Outro eixo central do filme é o confronto filosófico entre T’Challa e Erik Killmonger — cuja construção recebeu influências do personagem Zé Pequeno de ‘Cidade de Deus’ —, que articula tensões profundas entre África e diáspora. T’Challa representa uma África soberana e preservada, enquanto Killmonger cresceu entre violências estruturais nos Estados Unidos. Sua crítica ao isolamento de Wakanda expõe feridas históricas que ainda atravessam populações negras em todo o mundo. O filme, longe de adotar um maniqueísmo simplista, reconhece a legitimidade das dores e reivindicações de ambos, mostrando que não existe uma única forma de ser negro, mas múltiplas experiências marcadas por realidades geopolíticas distintas. Ao final, T’Challa revisa sua postura e propõe abertura ao mundo, reafirmando que África e diáspora se completam e precisam dialogar para construir um futuro conjunto. Em ‘Wakanda Para Sempre’, começamos a ver como essa abertura foi recebida e como, após a morte do Pantera Negra, países como França e EUA recorrem a meios escusos para tentar acessar as riquezas de Wakanda.

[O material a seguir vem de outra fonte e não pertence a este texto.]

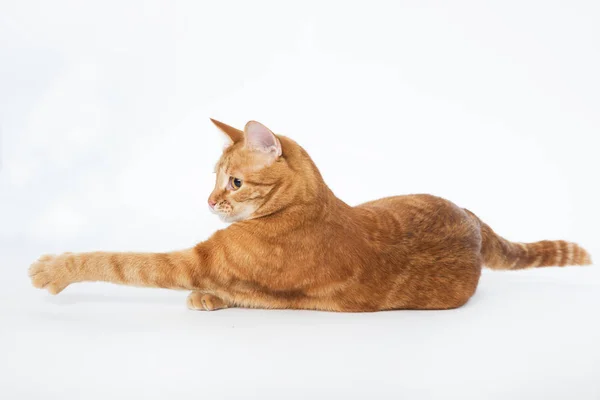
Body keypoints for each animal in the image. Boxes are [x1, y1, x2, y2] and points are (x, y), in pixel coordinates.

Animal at [28, 119, 592, 312]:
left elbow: (118, 261)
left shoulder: (193, 261)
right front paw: (208, 299)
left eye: (234, 182)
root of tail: (471, 216)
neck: (305, 206)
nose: (209, 202)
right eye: (214, 177)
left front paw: (53, 268)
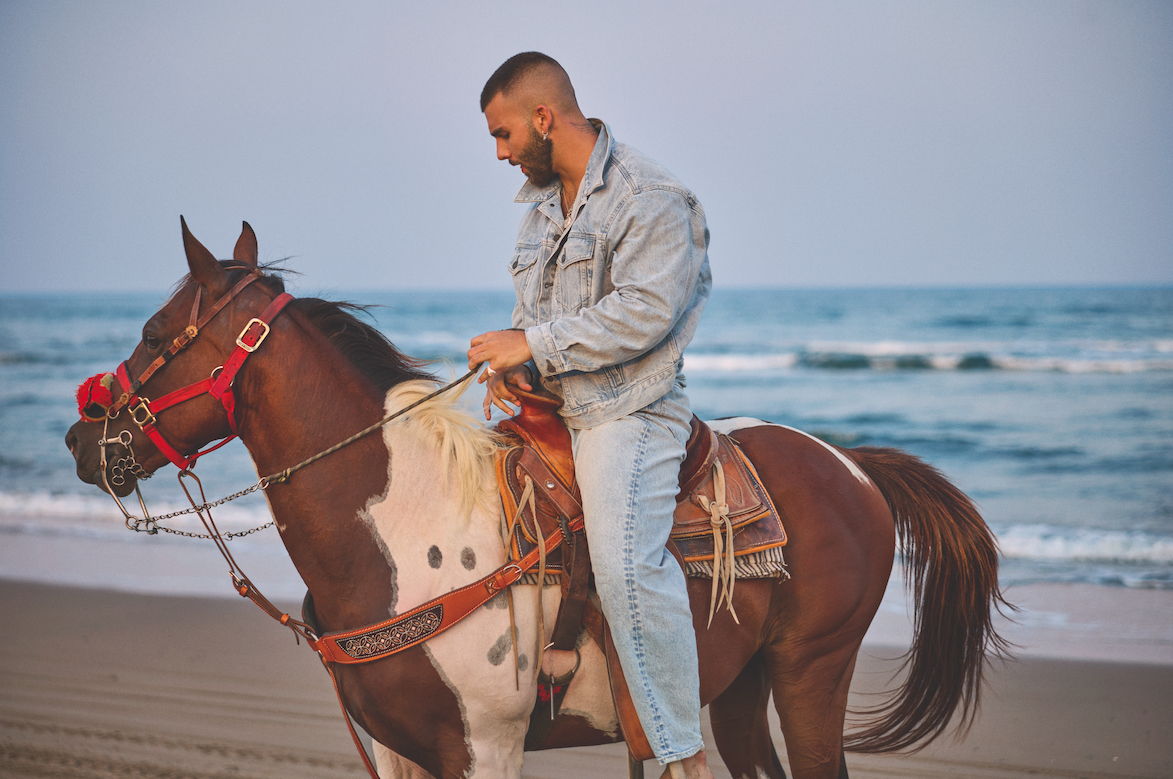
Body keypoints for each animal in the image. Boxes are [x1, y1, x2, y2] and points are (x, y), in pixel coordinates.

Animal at [66, 220, 1008, 779]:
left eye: (155, 332)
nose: (81, 437)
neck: (404, 531)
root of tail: (850, 464)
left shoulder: (486, 747)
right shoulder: (402, 752)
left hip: (811, 671)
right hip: (740, 686)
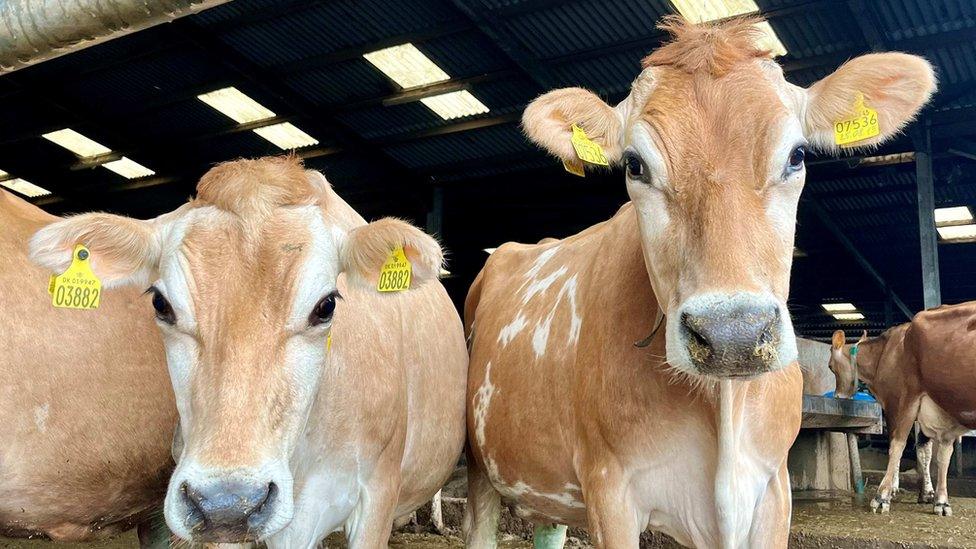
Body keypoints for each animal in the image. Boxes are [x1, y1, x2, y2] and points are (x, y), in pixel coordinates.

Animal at [466, 16, 936, 548]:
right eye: (635, 164)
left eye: (796, 155)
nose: (733, 335)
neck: (724, 407)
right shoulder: (610, 491)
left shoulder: (774, 490)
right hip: (481, 467)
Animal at [832, 304, 976, 512]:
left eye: (830, 367)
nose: (837, 396)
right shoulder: (938, 410)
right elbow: (934, 452)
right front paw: (933, 496)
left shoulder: (900, 400)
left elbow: (897, 445)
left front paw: (885, 493)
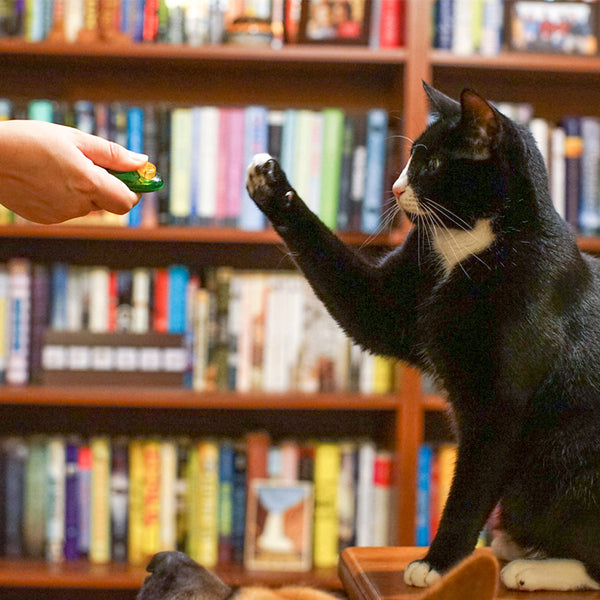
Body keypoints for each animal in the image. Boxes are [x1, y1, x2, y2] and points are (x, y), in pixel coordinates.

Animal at [244, 83, 600, 592]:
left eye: (430, 165)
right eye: (411, 156)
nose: (395, 187)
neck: (466, 252)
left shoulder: (501, 406)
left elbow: (473, 484)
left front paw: (438, 562)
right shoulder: (402, 286)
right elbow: (361, 305)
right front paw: (272, 185)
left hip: (572, 459)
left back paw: (534, 567)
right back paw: (519, 545)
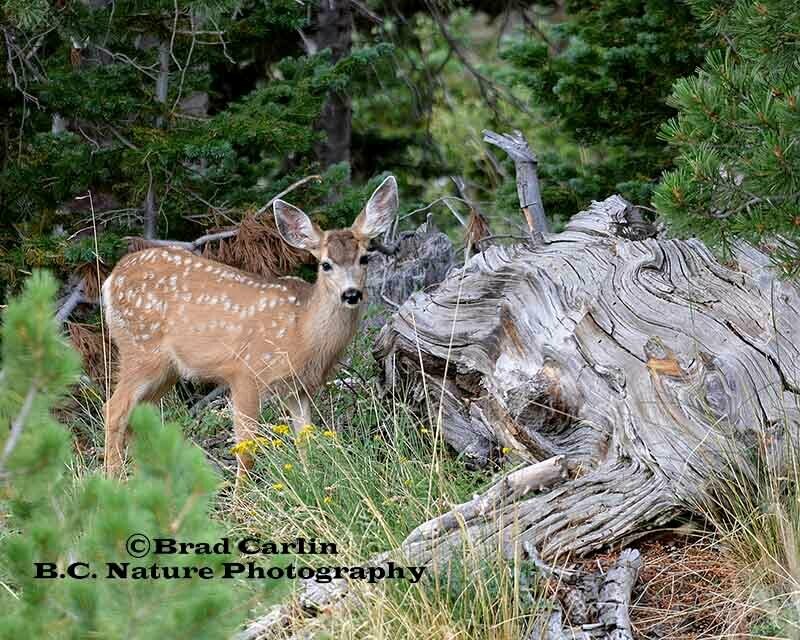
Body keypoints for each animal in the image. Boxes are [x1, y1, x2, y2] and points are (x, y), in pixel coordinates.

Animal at [101, 176, 399, 481]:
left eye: (364, 258)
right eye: (325, 264)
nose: (351, 294)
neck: (302, 332)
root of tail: (111, 279)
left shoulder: (298, 388)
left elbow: (306, 442)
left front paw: (310, 481)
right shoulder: (246, 372)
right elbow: (246, 448)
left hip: (166, 370)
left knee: (137, 417)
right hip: (140, 349)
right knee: (114, 409)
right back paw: (113, 481)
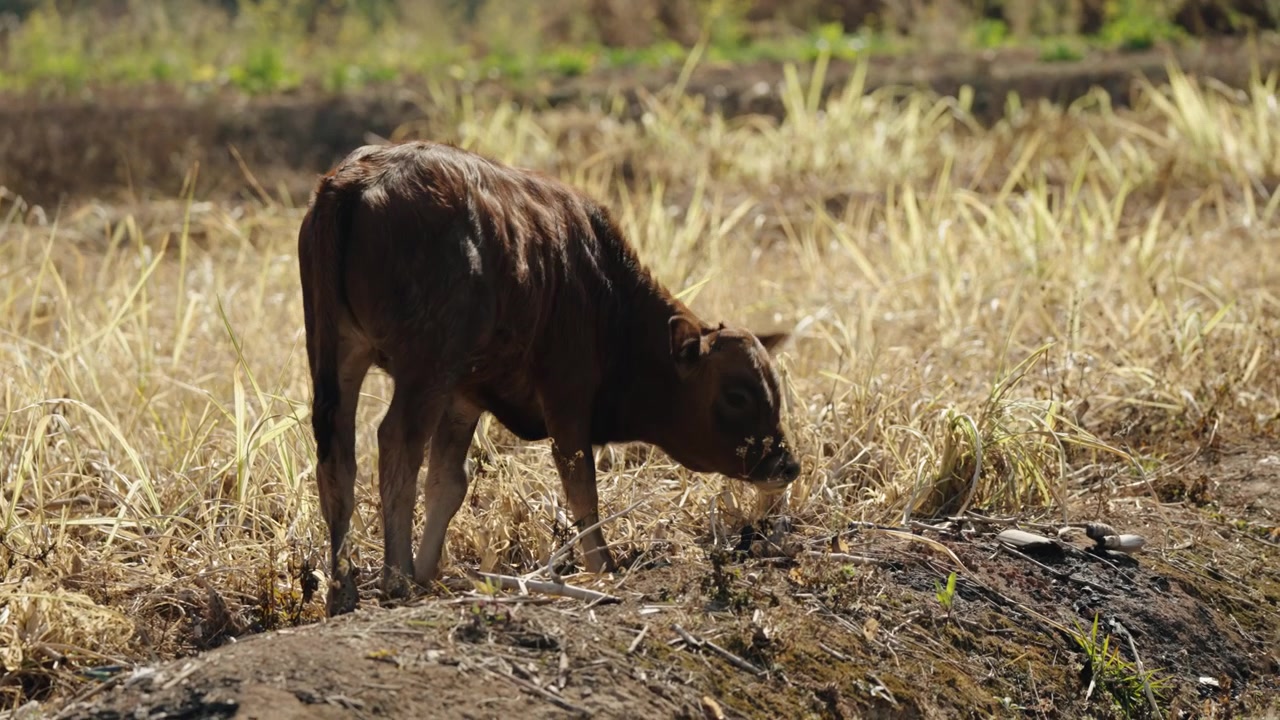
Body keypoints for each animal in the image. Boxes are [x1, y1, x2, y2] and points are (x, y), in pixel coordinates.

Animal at [297, 140, 801, 616]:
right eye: (736, 395)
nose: (786, 465)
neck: (603, 292)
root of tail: (356, 182)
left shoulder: (465, 395)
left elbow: (448, 481)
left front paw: (428, 572)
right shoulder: (565, 392)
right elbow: (580, 484)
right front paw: (604, 566)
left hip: (337, 353)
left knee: (337, 454)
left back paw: (344, 590)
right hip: (423, 368)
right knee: (396, 442)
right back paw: (395, 579)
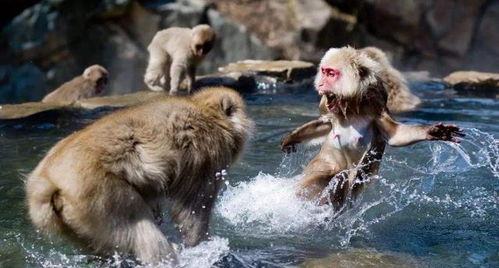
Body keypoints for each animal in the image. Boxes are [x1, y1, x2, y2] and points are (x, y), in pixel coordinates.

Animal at [26, 86, 254, 264]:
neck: (207, 112)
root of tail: (49, 181)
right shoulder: (207, 154)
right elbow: (191, 211)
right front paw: (202, 246)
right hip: (100, 194)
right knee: (142, 231)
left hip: (75, 219)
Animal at [282, 47, 464, 211]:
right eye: (324, 72)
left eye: (331, 74)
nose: (320, 83)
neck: (352, 105)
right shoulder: (327, 107)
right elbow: (325, 124)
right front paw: (291, 138)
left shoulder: (377, 103)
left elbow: (395, 135)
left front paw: (432, 132)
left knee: (344, 177)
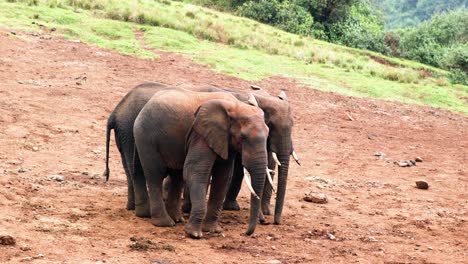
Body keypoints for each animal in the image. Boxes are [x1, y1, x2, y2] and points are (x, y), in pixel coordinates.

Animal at [133, 88, 268, 237]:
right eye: (243, 137)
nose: (245, 233)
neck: (237, 106)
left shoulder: (223, 139)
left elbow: (223, 176)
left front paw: (212, 230)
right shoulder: (200, 134)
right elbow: (196, 171)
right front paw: (194, 234)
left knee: (177, 176)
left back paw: (177, 219)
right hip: (146, 138)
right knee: (155, 174)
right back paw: (165, 223)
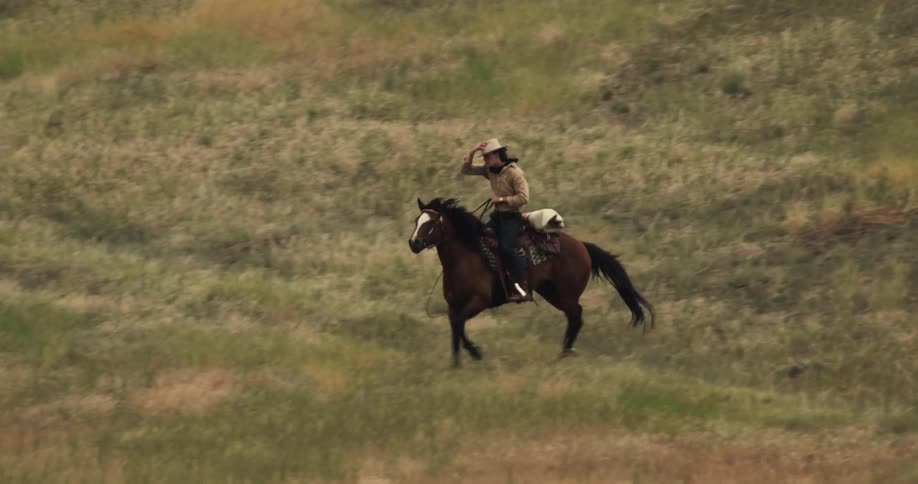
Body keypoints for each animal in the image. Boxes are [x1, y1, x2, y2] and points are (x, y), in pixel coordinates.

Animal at [408, 197, 654, 366]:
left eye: (431, 223)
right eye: (417, 221)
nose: (414, 243)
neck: (467, 255)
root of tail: (582, 246)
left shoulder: (479, 301)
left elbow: (459, 324)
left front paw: (475, 353)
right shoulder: (453, 305)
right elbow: (455, 327)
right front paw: (456, 362)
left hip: (565, 294)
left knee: (576, 315)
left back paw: (565, 352)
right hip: (551, 292)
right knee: (574, 316)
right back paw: (565, 351)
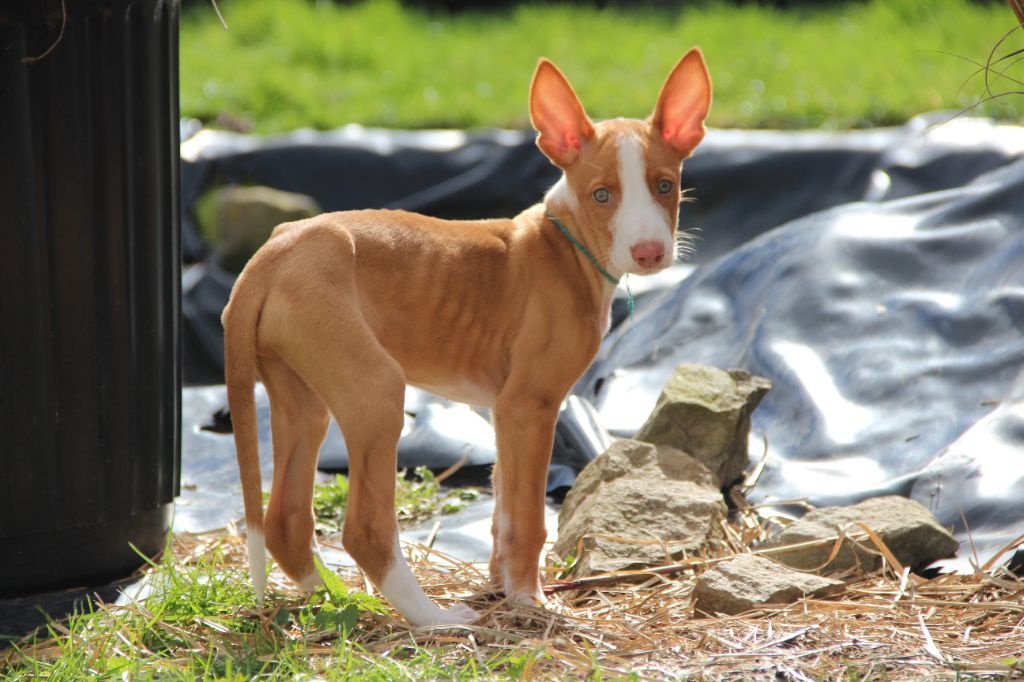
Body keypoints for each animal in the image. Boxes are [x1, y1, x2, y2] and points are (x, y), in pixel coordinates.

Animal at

Do ponto de vista sociocultural, ‘Pantera Negra’ também provocou uma revolução estética no mainstream. Moda, publicidade, música, artes visuais e grandes eventos passaram a incorporar referências afrofuturistas inspiradas no filme. Seu sucesso comercial — uma das maiores bilheterias da Marvel — demonstrou que públicos diversos desejam ver histórias negras complexas e visualmente sofisticadas, mesmo que a produção não estivesse isenta de críticas comuns ao MCU. Essa força econômica desmentiu o discurso de que narrativas afrocentradas não teriam apelo global. Além disso, o reconhecimento institucional, com três Oscars e a indicação inédita de Melhor Filme para uma produção de super-herói, consolidou o valor artístico da obra.
Assim, ‘Pantera Negra’ é um marco cultural que reconfigurou a representação da negritude no cinema, ampliou horizontes de pertencimento para espectadores negros e abriu caminho para que outras obras afrocentradas alcançassem o mainstream. Ao adaptar culturas africanas com rigor, respeito e criatividade, o filme ofereceu ao mundo uma África plural, vibrante e soberana — não como cenário exótico, mas como centro de poder, ciência e futuro.